The $6 Million Dollar Hospital CEO Man
Where is all the money going in healthcare? Well, the insurance companies are laughing all the way to the bank. They skim most of it. Let’s not forget the administrators, though. Michael Tarwater, CEO of Carolinas HealthCare System, received $6.6 million in total compensation this past year. This was an increase of 26 percent over the previous year’s $5.3 million. Oh, and Carolinas HealthCare is a nonprofit system. Want more? Each of the top 10 executives at Carolinas HealthCare received more than $1 million in total compensation for 2015. Once again, here are the big questions that NO ONE wants to ask or do anything about?
- Why are there so many administrators in these hospital systems?
- What do they actually do?
- Why are they paid so much?
Per the article, the CEO of the American Red Cross, a $3 billion organization, makes about $500,000 so these people do not need this much money. What should hospitals do to fix this? I have some ideas:
- Pay the administrators much less
- Get rid of 90% of these administrators
- Pay for more nurses!
- Pay for more staff!
- Pay the nurses and staff more!
- Try to keep the prices lower for care!
- Stop gouging the self-pay people!
Remember, if the CEO went missing for a month no one would notice. If a surgeon went missing for a day there would be chaos and he would be reported to the State Board of Medicine.
Well somebody has to keep those doctors and nurse plowing out the rows of patients to harvest that triple aim of lower cost and happy patients. Mush, mush boys and girls. Sad because in my town the only hospital is partnered with Carolina’s Health and most docs in town are hospital owned. Robots. Assimilate, resistance is futile. No thanks. Hello direct primary care.
Our gubment is a big cause of this with all their mandates
Business schools teach the elements of business as they are utilized in America. Many of the elements of American business create large remote structures unresponsive to either their mission or their actions needed to achieve them.

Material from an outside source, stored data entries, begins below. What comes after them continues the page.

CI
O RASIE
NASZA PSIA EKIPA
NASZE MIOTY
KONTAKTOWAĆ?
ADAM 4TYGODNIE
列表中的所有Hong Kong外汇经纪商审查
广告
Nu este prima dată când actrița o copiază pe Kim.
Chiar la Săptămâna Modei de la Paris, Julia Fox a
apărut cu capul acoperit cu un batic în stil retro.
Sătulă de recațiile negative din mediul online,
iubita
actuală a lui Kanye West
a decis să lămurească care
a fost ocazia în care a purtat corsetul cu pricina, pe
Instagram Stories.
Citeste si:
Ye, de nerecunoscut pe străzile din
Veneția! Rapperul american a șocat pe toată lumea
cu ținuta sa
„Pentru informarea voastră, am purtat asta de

One aspect of business school studies is Organizational Behavior. (https://en.wikipedia.org/wiki/Organizational_behavior) It seems to be learned by rote and applied mindlessly in many organizations. Businesses are mostly run by people who went to business school. Their inherent prejudice is that their presence makes the organization work. In general, this is demonstrated by the enforcement of impractical rules to supplant human judgment. It mirrors the yearning for conformity as shown by the society at large.
Beneath the Corporate leadership are untrained, incapable Middle Managers who rule often by primitive rules of petty feudal leaders. They foster discord and incivility, and a sense of powerlessness. “Workplace incivility consists of low-intensity discourteous and rude behavior with ambiguous intent to harm that violates norms governing appropriate workplace behavior.”
These are fairly standard, interchangeable elements of most American workplaces; the niches that are thriving are the ones which have not yet become overrun by Business Management.
The bureaucratic, Weberian myths of business permit paper-shufflers to thrive, and challenging industries to die. Note the attitude in Medicine that MBA’s are precious, but neurosurgeons are a dime-a-dozen.
This is the path we are on. A few brave people do DMC, but the rest suffer under the inverse pyramid of bureaucratic medicine. Go figure.
Well stated Steve O. I decided to get an MBA in my 50s. But none of the hospital organizations I had worked with seemed to be interested in my services, even those who had relished in me giving my time, voluntarily back then, to serve as their chief of staff. I think they don’t want anyone who came from the patient oriented provider side. They only seem to want those who they bring up and train on the admin side of things. What a shame. The system is so broken now that you couldn’t pay me enough to work with those on the other side now. Happy to just be a doc at this point and count the days until retirement.
Thanks for your honesty! When the “provider side” and “patient side” is despised as enemy ground to be overrun and subjugated, the whole process is doomed.
If a surgeon were to simply walk out of the OR before the patient was fully awake there would be hell to pay. Anyway, Several months ago saw a chart showing the growth in the number of administrators vs the number of doctors and nurses. I can’t find it again. Does anyone know where it can be found.?
In the U.S.:
https://www.healthline.com/health-news/policy-ten-administrators-for-every-one-us-doctor-092813#1
In the U.K.:
http://www.telegraph.co.uk/news/health/news/7520408/Rise-in-NHS-managers-outstrips-doctors-and-nurses.html
To be honest, I do not think all of them are required to write out and sign pay and bonus checks for other administrators. Many likely are required to fulfill government mandates, like we have to do in our offices.